There's a new New York State education law that's now in effect, and it calls back the frog-freeing scene from E.T. (watch below!). Patrick Kwan at the Humane Society of the U.S. tells us that schools must now notify students of their right to refuse to dissect animals without being penalized. The HSUS and the Humane Society of New York are making sure that schools now abide by the new provision in the state’s humane education law.
The legislation, A.3467-B, was proposed by the Humane Society of New York and was introduced by Assemblymember Linda Rosenthal, D/WF-Manhattan, and Sen. Suzi Oppenheimer, D/WF-Mamaroneck. It charges the board of education or trustees of a school district to develop a policy to give reasonable notice to students and parents about their right to opt out of animal dissection as students with moral or religious objections may do under the existing law.
The HSNY's Elinor Molbegott discussed the law's importance, noting that “over the years, we have been contacted by many students who expressed moral objections to dissection but who were not informed by their teachers of their right to do an alternate project."
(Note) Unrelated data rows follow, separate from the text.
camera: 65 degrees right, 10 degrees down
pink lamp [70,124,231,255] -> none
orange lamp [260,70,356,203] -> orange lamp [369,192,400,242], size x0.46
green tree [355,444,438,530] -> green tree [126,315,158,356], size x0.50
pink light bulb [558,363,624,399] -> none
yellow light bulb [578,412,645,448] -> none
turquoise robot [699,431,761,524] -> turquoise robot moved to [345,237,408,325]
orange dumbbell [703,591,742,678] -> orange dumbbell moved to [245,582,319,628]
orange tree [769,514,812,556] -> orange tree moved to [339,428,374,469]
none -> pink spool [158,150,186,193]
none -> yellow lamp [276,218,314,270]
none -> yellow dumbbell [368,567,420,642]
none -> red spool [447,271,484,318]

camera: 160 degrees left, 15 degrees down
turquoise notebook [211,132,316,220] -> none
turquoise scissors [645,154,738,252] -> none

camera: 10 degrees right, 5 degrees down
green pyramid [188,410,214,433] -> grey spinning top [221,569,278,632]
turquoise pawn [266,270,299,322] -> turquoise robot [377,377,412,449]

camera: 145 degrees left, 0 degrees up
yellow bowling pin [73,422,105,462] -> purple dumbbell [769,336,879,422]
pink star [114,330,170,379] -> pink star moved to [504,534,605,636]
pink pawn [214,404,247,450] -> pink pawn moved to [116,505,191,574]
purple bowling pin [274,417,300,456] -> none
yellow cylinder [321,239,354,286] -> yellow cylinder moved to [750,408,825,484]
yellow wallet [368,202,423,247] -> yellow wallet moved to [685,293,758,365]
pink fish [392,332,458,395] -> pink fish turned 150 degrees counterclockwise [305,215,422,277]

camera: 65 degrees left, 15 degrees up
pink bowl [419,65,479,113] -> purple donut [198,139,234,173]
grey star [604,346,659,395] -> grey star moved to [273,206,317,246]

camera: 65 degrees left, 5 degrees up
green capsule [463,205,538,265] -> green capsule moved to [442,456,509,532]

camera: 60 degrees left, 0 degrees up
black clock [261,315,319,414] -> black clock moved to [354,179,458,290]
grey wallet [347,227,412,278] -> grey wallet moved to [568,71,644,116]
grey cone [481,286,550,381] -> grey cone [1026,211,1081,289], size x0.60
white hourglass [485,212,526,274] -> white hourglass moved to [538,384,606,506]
Currently 15 states have dissection choice laws or policies in place which typically require the school to notify students and/or their parents at the beginning of the course. They are: Florida, California, Pennsylvania, New York, Rhode Island, Illinois, Virginia, Oregon, New Jersey and Vermont. Maine, Maryland, Massachusetts and New Mexico have Board of Education policies, and Louisiana passed a state resolution in 1992. Student-choice legislation is currently pending in Connecticut (incidentally, we refused to dissect a frog in high school in that state and had no problems!).